SOUTH BEND, Ind. — When I heard that the carriage Abraham Lincoln used the fateful night he went to Ford’s Theatre in Washington, D.C., was on display at the Studebaker National Museum, I knew I needed to swing through the city that most of us know better as the home of the Fighting Irish.

Although I had heard of Studebaker Corporation, which ceased automobile production in the 1960s, I was not aware of Studebaker’s important transportation legacy, which dates back to the 1830s when John Clement Studebaker first constructed a Conestoga wagon to bring his family from Gettysburg, Pa., to Ashland, Ohio — two towns that would eventually find themselves on the Lincoln Highway.

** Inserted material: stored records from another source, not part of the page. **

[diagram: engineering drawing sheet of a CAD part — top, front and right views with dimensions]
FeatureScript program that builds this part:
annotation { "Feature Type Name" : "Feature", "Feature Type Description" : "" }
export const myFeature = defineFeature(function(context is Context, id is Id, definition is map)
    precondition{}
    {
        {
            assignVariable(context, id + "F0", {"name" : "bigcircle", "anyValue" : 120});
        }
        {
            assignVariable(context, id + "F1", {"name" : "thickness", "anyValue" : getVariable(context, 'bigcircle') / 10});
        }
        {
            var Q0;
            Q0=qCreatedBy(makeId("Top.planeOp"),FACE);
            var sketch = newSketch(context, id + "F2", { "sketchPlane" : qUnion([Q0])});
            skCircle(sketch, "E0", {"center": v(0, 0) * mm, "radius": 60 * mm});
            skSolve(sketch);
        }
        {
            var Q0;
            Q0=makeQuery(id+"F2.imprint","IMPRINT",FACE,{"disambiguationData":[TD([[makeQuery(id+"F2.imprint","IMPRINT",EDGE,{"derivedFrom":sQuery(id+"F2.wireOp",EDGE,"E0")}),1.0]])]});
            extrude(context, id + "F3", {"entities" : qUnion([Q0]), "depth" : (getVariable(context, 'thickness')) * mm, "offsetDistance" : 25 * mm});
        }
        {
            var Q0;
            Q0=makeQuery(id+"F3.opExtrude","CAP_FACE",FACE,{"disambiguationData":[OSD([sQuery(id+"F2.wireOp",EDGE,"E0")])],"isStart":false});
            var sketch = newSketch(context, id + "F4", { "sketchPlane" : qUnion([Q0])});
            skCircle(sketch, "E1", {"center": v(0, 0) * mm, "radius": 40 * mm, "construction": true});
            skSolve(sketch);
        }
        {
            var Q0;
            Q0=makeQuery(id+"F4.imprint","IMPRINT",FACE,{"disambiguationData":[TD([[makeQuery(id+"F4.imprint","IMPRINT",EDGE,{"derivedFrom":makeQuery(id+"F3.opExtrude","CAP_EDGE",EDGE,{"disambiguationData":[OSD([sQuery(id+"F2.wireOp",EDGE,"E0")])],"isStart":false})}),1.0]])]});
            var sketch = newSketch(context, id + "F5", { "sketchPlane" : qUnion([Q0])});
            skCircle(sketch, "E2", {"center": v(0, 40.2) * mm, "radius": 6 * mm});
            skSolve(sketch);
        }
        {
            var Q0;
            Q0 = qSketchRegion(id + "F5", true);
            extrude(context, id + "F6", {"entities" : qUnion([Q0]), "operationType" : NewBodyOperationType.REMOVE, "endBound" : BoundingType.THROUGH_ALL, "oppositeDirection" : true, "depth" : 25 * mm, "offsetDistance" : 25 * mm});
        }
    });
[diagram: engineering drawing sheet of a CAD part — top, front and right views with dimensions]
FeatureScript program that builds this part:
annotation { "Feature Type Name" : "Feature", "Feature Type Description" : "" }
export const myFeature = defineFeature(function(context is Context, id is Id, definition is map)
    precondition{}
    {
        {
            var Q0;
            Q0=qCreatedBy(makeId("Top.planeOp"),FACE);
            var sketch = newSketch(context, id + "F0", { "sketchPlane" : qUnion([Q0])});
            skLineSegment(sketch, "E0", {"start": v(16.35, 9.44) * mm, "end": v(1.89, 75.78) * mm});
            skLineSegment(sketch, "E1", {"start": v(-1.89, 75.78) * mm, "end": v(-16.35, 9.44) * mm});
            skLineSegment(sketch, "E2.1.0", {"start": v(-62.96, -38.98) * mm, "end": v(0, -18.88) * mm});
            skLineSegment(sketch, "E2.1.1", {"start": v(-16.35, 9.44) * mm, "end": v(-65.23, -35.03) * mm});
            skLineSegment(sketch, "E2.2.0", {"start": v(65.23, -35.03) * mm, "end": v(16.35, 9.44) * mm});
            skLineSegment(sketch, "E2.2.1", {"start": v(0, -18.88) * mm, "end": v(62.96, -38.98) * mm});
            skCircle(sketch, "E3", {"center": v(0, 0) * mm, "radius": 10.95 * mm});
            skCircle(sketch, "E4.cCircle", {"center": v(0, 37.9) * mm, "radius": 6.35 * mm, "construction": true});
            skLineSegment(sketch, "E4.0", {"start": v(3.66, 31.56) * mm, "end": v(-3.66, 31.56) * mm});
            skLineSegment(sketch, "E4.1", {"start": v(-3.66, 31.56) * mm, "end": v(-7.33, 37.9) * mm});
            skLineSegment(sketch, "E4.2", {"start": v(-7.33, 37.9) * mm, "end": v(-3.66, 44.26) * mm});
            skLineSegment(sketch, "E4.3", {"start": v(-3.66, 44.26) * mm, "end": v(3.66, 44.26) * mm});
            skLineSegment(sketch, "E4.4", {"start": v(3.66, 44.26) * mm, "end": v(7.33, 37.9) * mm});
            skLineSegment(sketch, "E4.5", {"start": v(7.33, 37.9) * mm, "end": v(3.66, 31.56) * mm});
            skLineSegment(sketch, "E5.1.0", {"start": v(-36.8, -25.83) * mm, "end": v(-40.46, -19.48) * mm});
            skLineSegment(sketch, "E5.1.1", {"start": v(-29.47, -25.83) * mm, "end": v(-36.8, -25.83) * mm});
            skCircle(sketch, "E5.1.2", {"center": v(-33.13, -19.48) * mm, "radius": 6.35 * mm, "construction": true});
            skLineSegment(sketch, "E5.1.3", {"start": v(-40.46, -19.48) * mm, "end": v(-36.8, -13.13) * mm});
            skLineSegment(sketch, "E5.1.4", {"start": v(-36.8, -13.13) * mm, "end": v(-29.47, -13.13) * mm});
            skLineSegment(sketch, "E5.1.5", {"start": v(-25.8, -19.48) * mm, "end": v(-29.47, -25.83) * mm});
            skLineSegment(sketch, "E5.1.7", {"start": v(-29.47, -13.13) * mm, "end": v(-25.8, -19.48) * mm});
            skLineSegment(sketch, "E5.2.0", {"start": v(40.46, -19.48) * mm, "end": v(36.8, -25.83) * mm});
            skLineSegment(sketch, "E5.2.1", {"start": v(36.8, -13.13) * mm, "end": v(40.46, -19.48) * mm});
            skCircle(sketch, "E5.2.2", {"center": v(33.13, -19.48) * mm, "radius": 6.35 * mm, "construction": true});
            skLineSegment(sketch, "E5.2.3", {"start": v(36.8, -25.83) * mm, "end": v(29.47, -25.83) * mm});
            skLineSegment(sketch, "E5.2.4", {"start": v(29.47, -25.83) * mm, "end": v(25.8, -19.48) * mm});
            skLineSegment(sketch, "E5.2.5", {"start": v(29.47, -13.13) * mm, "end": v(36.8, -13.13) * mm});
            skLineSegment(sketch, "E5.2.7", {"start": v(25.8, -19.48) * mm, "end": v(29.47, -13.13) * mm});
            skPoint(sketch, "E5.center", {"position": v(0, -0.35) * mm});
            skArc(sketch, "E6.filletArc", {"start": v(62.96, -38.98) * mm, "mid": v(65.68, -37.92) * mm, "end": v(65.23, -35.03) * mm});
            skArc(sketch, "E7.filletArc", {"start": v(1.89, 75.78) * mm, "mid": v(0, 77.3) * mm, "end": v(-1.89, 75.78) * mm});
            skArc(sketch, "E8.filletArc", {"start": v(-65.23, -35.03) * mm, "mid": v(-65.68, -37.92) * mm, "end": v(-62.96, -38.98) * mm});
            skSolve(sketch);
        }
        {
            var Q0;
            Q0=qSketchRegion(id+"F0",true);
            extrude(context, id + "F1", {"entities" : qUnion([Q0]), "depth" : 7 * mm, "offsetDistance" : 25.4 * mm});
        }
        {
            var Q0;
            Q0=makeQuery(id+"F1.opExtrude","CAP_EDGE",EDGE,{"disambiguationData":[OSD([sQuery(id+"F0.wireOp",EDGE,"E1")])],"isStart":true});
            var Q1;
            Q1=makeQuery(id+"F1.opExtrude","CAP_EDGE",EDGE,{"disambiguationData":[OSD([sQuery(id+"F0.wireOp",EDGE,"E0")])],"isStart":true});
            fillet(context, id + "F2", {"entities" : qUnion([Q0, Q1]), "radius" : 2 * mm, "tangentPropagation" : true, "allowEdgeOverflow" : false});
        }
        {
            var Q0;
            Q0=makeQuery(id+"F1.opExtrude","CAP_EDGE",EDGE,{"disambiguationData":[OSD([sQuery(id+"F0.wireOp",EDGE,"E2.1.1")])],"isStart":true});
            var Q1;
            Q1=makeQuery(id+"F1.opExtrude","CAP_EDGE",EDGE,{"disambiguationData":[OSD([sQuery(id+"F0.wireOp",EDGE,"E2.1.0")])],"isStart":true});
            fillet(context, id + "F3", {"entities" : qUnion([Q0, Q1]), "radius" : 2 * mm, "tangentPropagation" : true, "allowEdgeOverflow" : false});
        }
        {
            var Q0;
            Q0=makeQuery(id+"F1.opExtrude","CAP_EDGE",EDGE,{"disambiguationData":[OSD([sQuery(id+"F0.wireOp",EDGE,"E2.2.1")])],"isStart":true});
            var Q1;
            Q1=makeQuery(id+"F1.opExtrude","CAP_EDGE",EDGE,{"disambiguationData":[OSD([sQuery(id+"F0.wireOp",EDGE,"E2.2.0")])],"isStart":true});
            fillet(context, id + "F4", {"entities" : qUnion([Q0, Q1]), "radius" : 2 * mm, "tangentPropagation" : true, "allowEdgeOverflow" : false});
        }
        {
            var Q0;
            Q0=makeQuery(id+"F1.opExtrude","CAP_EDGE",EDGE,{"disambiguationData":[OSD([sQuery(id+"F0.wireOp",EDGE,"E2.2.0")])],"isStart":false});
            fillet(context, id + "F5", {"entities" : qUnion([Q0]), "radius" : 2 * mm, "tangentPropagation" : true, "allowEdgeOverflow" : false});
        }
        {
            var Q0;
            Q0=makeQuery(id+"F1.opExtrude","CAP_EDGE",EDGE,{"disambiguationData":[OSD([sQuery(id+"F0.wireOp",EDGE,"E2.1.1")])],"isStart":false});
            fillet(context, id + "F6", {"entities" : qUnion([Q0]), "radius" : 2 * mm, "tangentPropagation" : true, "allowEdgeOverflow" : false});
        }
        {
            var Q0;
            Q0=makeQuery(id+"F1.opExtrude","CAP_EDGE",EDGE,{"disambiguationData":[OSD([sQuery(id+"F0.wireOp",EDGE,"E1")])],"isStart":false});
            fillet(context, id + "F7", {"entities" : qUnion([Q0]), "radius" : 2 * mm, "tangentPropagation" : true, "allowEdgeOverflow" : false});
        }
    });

Fast forward to 1852, when two Studebaker brothers, Henry and Clement, started a blacksmith shop at the corner of Michigan Street and Jefferson Boulevard in South Bend — one block from where the Lincoln Highway’s original 1913 route passes through downtown — and soon, the family business became known for its production of wagons and carriages, well before the age of the automobile. (I should note that the Lincoln carriage was not manufactured by Studebaker, but was purchased in 1889 for what would become the Studebaker collection of presidential carriages.)

When the horseless carriage started to gain steam, there was an intense debate over whether to produce an electric car or one powered by gasoline. J.M. Studebaker favored electric cars and said at the time that gasoline-powered cars are “clumsy, dangerous, noisy brutes which stink to high heaven, break down at the worst possible moment and are a public nuisance.”

The first Studebaker electric car came in 1902. Thomas Edison purchased the second such car produced by the company. But the the economics of automobile production soon favored gasoline-powered cars and Studebaker stopped making electric cars. The production of Studebaker’s horse-drawn vehicles, meanwhile, ceased in 1920, according to the museum.